“Yaşamımızı, yokluğun huzurlu dinginliğini
gereksizce bozan bir ara bölüm olarak görebiliriz.”
Arthur Schopenhauer
Eda Çatalçam, Tiyatrocu / Eğitmen, Mavi Productions – Londra
Studio Oyuncuları’nda Şahika ve Esat Tekand’ın tedrisatından geçmiş ve
Tekand’ın sahne diline yakından tanıklık etmiş biri olarak, Yiğit Özşener’in
Battersea Arts Centre’da sahnelediği, Şahika Tekand’ın kaleminden çıkan Aşınma
oyununa giderken bir tür akıl oyununa maruz kalacağımı öngörüyordum.
Tekand’ın tiyatrosuna özgü o derin karanlıktan doğan “an”ları, ışıkla ve
sesle her defasında bozup yeniden kuran yapısına aşinaydım.
Ancak bu kez sahnede kalabalık bir koro ya da tiyatronun öğeleriyle birbirine
pas atan bir oyuncu topluluğu yoktu.
Bu kez tüm ağırlık, tüm enerjik ve çarpıcı ritim, tek bir bedene, Yiğit
Özşener’e yüklenmişti.
Seyirci olarak, oyun boyunca adeta bir laboratuvar deneyinin
içindeymişçesine, lokal ışıklarla aydınlatılan açık bir küpün ortasında,
sandalyesine mıhlanmış bir figürün zihinsel girdabını izledik.
Tekand’ın görünmeyen otoritesi sahnede bir gözetim aygıtı gibi konuşuyordu:
emir veriyor, yönlendiriyor, denetliyordu.
“Kollarını kavuştur.”
“Sağa dön.”
“Bacak bacak üstüne at.”
Bu ses, bir insana değil, sistemin içinde aşınmış, kendi varlığıyla bağı kopmuş
bir deneğe hitap ediyordu.
“Özşener hem sİstemİn ürünü hem de kurbanı halİne
geldİ”
Yiğit Özşener’in bedeni, o soğuk ışığın altında bir ölçüm aracına dönüşmüştü. Her
nefes, kontrolün bedende ne kadar yer ettiğini; her duraksama, itaat ile
direniş arasındaki o ince çizgiyi görünür kılıyordu.

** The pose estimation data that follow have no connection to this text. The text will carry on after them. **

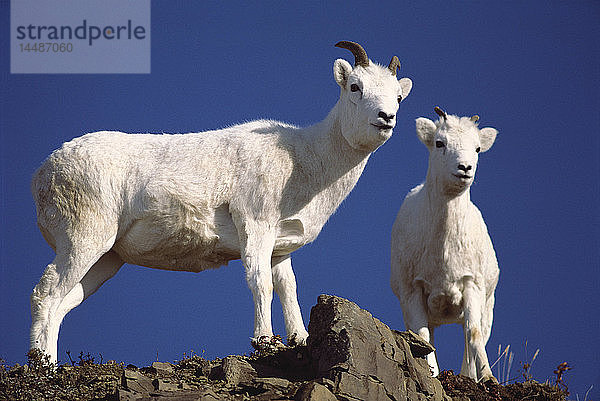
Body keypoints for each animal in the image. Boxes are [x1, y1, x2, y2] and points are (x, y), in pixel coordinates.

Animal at [29, 41, 412, 362]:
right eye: (355, 87)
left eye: (398, 97)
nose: (386, 118)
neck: (305, 161)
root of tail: (44, 172)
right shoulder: (255, 226)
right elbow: (260, 283)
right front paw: (264, 341)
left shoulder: (281, 248)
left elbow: (287, 288)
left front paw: (300, 339)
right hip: (85, 239)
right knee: (45, 294)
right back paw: (42, 367)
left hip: (108, 258)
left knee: (62, 305)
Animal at [390, 106, 496, 382]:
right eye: (440, 143)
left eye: (477, 148)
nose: (464, 168)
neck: (443, 253)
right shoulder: (413, 291)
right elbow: (424, 338)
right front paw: (432, 375)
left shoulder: (471, 285)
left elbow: (472, 333)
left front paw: (489, 379)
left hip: (487, 309)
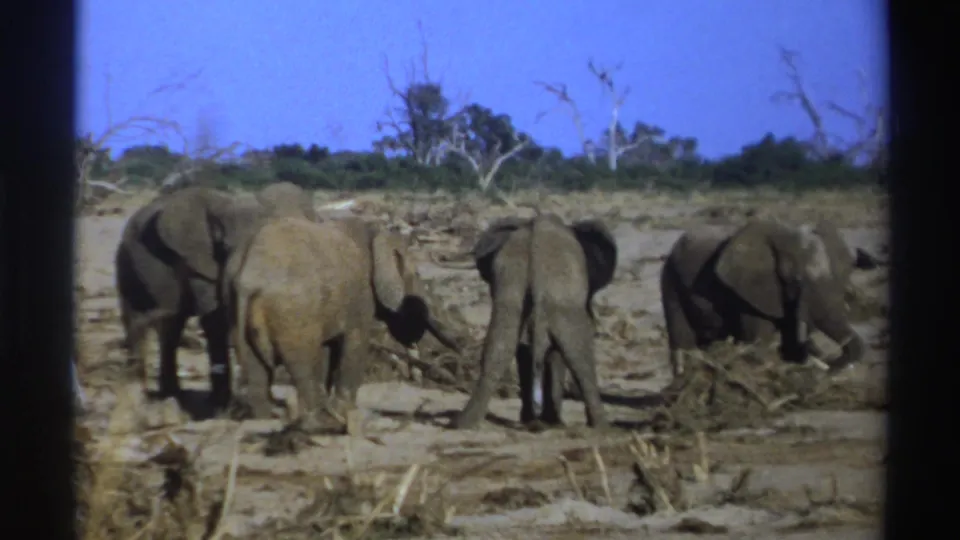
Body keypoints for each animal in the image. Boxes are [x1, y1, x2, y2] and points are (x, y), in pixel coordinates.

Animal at [114, 182, 315, 411]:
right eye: (225, 247)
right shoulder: (197, 260)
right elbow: (215, 320)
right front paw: (220, 406)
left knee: (169, 328)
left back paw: (170, 394)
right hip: (126, 261)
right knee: (139, 319)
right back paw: (145, 394)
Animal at [224, 215, 461, 430]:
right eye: (417, 275)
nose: (459, 352)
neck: (376, 232)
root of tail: (249, 276)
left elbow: (332, 349)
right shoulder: (360, 297)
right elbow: (354, 343)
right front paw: (345, 411)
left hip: (235, 303)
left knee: (257, 368)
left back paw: (264, 419)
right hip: (292, 313)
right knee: (302, 364)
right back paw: (317, 421)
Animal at [450, 213, 618, 430]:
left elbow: (526, 348)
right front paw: (551, 421)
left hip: (511, 282)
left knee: (500, 345)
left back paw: (464, 423)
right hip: (559, 292)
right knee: (577, 352)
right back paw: (601, 427)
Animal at [659, 217, 865, 378]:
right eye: (797, 280)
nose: (830, 370)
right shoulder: (748, 291)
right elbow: (758, 342)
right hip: (670, 279)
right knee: (683, 341)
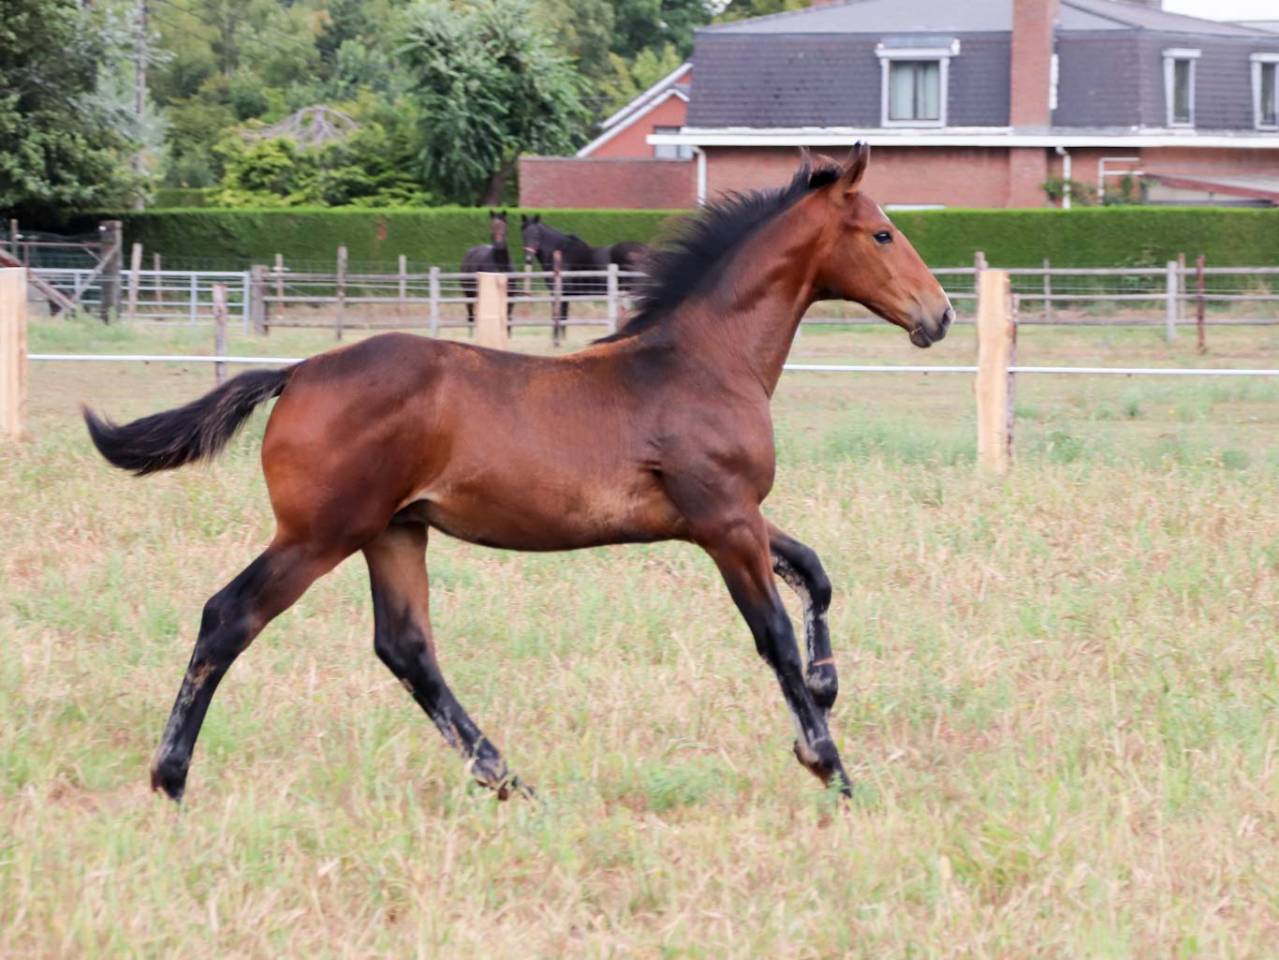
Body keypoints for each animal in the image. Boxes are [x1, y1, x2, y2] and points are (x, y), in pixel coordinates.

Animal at [520, 215, 650, 339]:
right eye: (524, 234)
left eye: (536, 233)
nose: (528, 259)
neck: (561, 253)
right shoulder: (565, 295)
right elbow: (564, 319)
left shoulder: (559, 292)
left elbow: (559, 317)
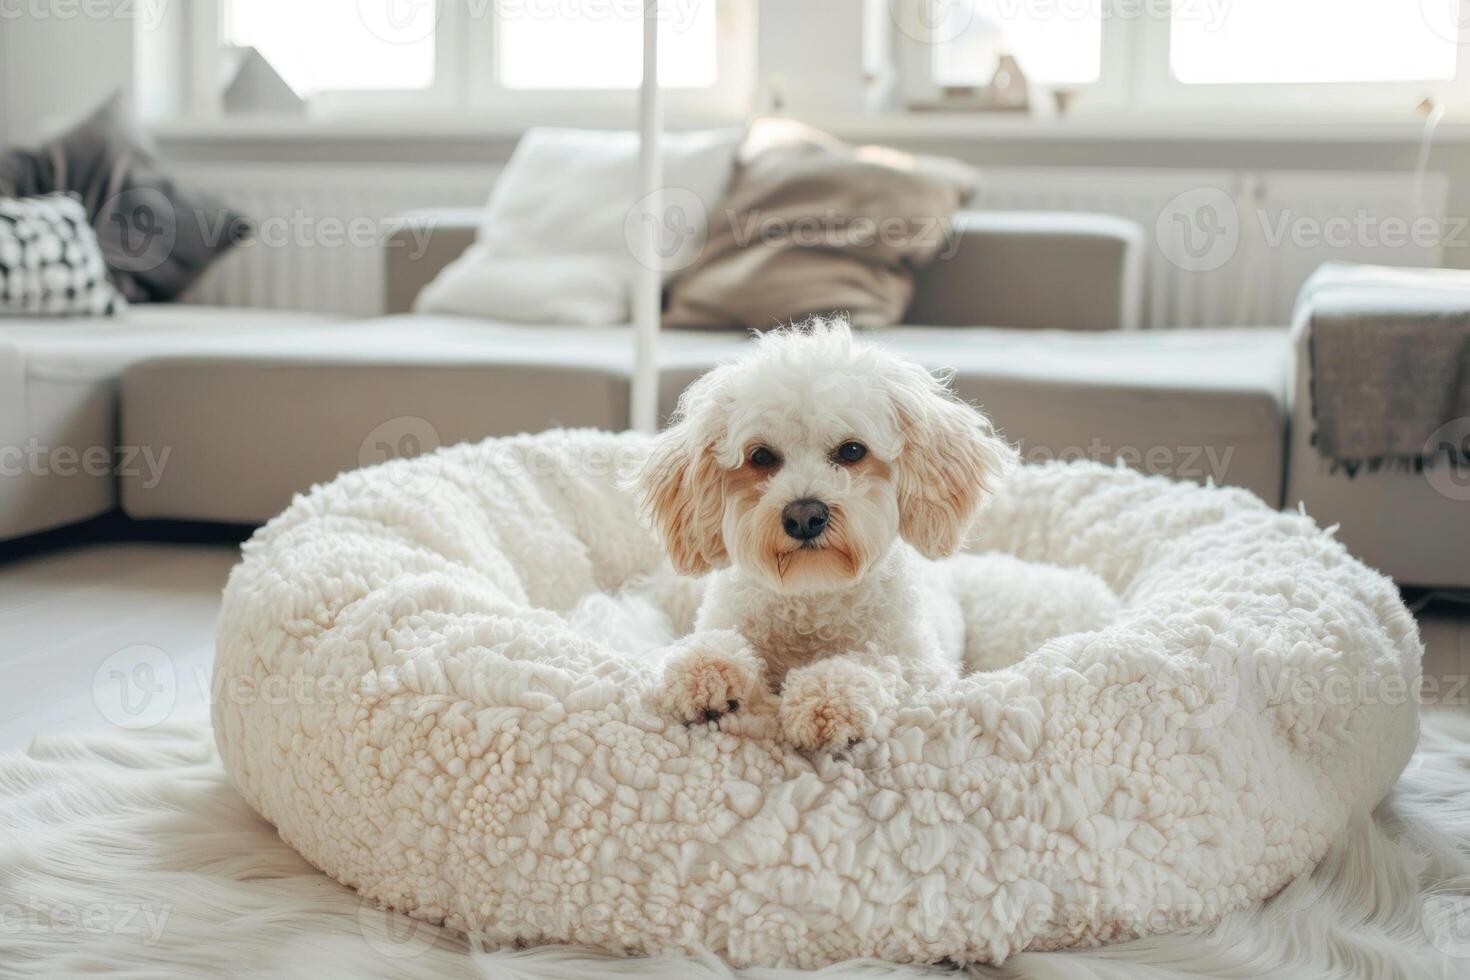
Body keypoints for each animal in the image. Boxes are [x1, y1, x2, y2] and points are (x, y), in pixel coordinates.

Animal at [632, 320, 1023, 752]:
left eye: (852, 450)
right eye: (761, 457)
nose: (804, 516)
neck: (812, 597)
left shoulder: (923, 668)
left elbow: (878, 662)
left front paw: (827, 696)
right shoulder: (726, 619)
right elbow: (715, 642)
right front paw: (704, 669)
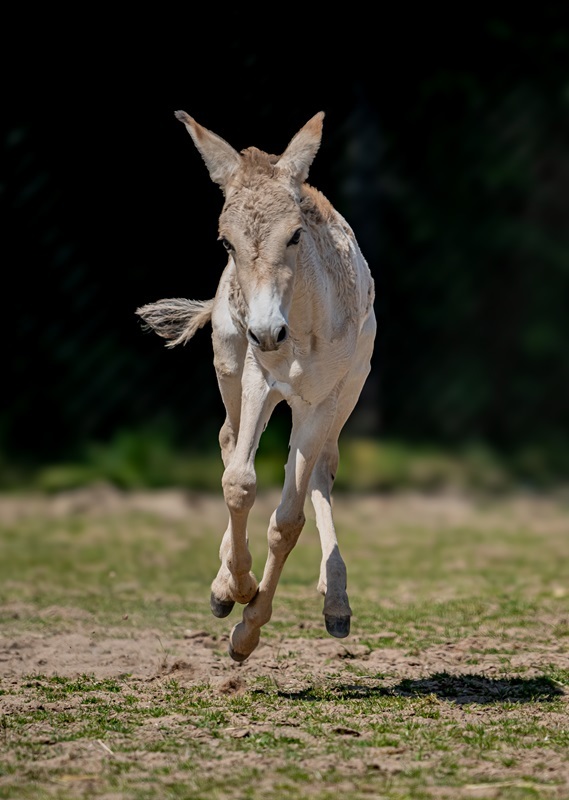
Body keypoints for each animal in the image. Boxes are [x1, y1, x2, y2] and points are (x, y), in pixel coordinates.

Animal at [137, 111, 374, 664]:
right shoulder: (257, 381)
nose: (266, 333)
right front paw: (233, 589)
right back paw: (226, 580)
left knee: (320, 472)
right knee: (229, 443)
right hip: (229, 368)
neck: (300, 332)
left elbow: (288, 519)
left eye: (295, 235)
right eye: (226, 242)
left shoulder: (320, 400)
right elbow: (240, 483)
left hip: (345, 396)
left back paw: (335, 602)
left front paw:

Oyun ilerledikçe, Özşener hem sistemin ürünü hem de kurbanı haline geldi.
Artık bir karakter oynamıyor, sadece var kalmaya çalışıyordu.
Her kelime, manasız sesler bütünü; her sessizlik ise anlamın ve özgürlüğün
karanlığın neresinde olduğunu bulmaya çalıştığımız duraklardı artık.
“Artık ben de rol kİŞİSİ gİbİydİm”
Biz seyirciler, rol kişisiyle birlikte o kutunun içine sıkıştık.
Işığın ne zaman yanıp söneceğini, sesin ne zaman belireceğini bilemeden,
zamanın ve otoritenin denetimi altında kaldık.
Modern insanın korkunun gölgesinde titreşen kelimeleri, zaman zaman isyana
kalkışsa da hep aynı çemberin içinde yok olup gidiyordu.
Bir noktadan sonra, anlamı takip etmeyi bıraktım.
Çünkü her sorgunun ve her aranan cevabın kurgunun ötesine geçemeyeceğini fark
ettim.
Artık ben de rol kişisi gibiydim; oturduğum sandalyeye mıhlanmış, kafamın
içindeki seslerin izini süren, ötesine geçemeyen bir hayalet.
Varlığımın yokluğa eş olduğu, eyleme gücünün elimden alındığı, düşüncelerin
ağırlığında, balona sıkıştırılmış bir hava gibi etkisiz ve görünmeyen bir
varlık haline gelmiştim.
Yiğit Özşener’in rol kişisi, tüm bu hiçlik arasında durmadan konuşuyor;
duygularını bir yerlere asmış, geriye yalnızca korku ve kaygının kaldığı iki
boyutlu bir canlı türü gibi var olmaya çalışıyordu.
Sönen her ışıkla karanlığa ve yokluğa gömüleceğini biliyordu.
Ve oyunun, alıştığımız hikâyelerde olduğu gibi bir sona bağlanmaması, tam da
dekorun, ışığın ve seslerin vaat ettiği gibi, bizleri tekinsiz bir kurmacanın
içinde bırakıverdi.
Biz seyreyleyenler, oyun bitip salon ışıkları yandığında, artık üst üste sıralanan
kelime dalgalarına maruz kalmış, o dalgaların aşındırmasıyla yine yeniden devam
etmesi gerekenler olarak kalakalmıştık.